[Opgeslagen gegevens]
###

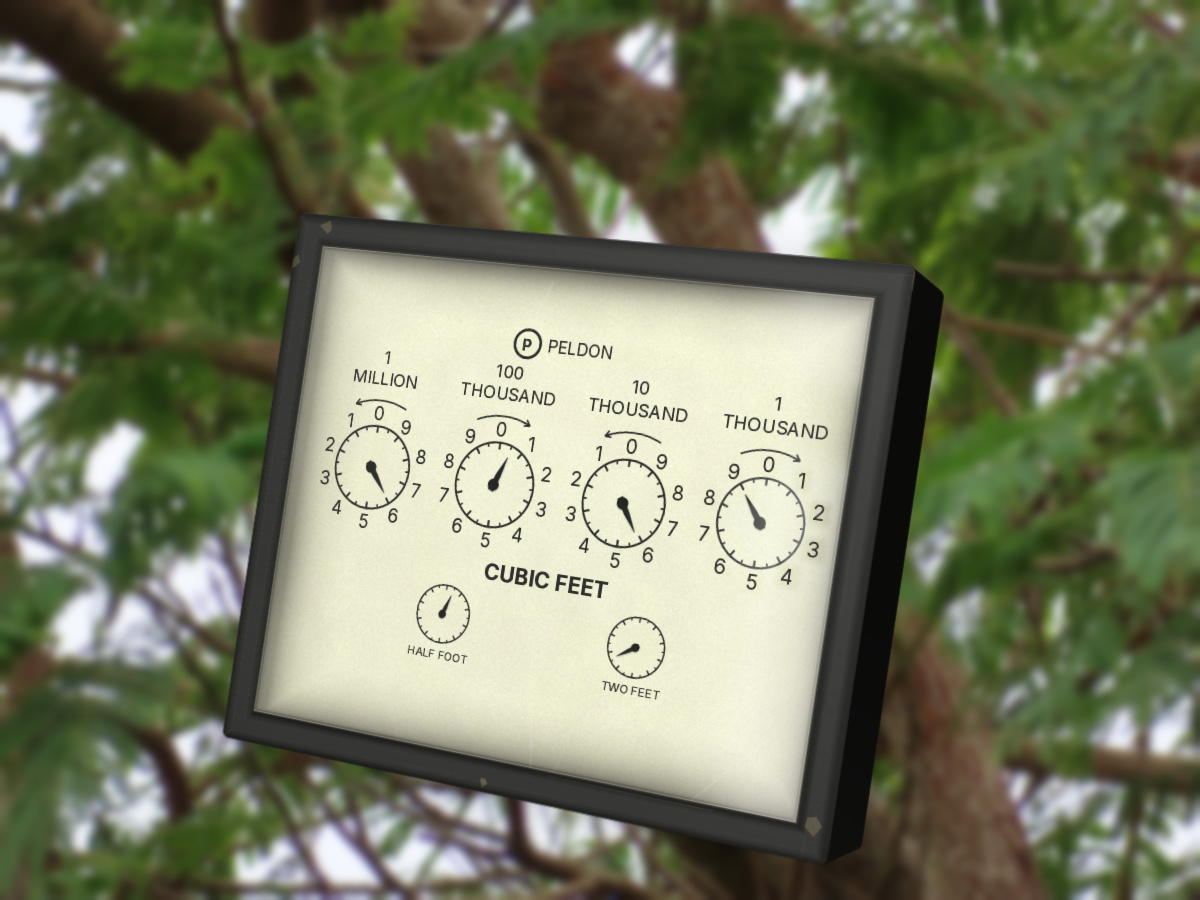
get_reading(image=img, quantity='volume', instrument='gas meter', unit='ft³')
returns 605900 ft³
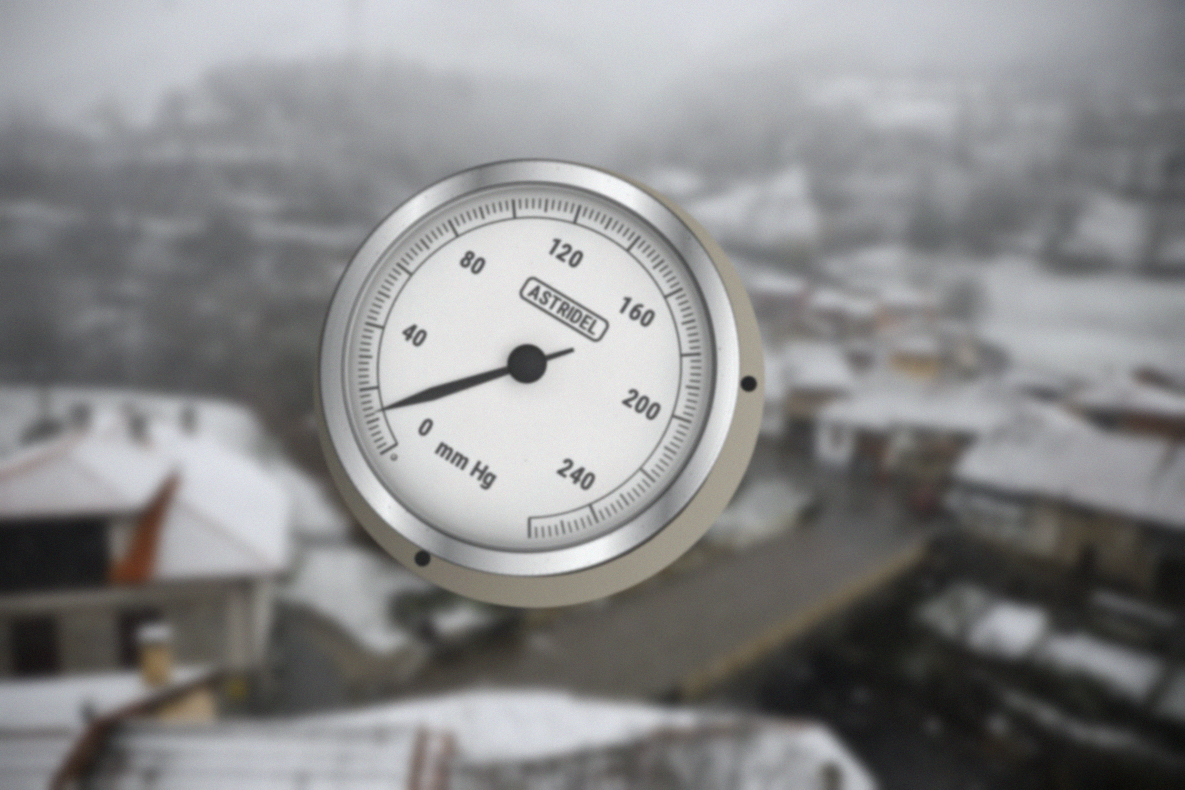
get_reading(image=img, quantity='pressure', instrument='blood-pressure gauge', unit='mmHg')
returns 12 mmHg
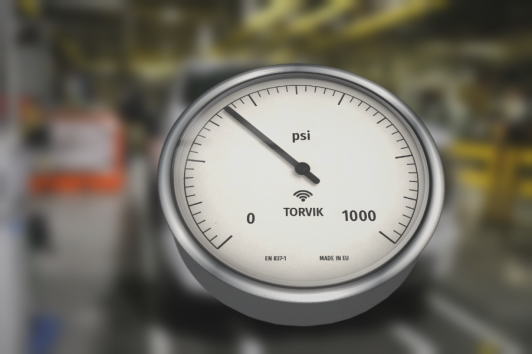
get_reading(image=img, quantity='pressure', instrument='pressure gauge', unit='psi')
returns 340 psi
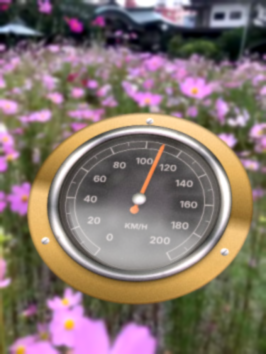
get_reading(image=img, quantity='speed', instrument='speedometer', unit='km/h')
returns 110 km/h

###

* _OEFENDOEL_
Herhaal alle items hierboven regel voor regel en letterlijk. Laat de afbeeldingen weg uit je antwoord.

* _SCHRIFTELIJK ANTWOORD_
get_reading(image=img, quantity='volume', instrument='gas meter', unit='ft³')
returns 605900 ft³
get_reading(image=img, quantity='pressure', instrument='blood-pressure gauge', unit='mmHg')
returns 12 mmHg
get_reading(image=img, quantity='pressure', instrument='pressure gauge', unit='psi')
returns 340 psi
get_reading(image=img, quantity='speed', instrument='speedometer', unit='km/h')
returns 110 km/h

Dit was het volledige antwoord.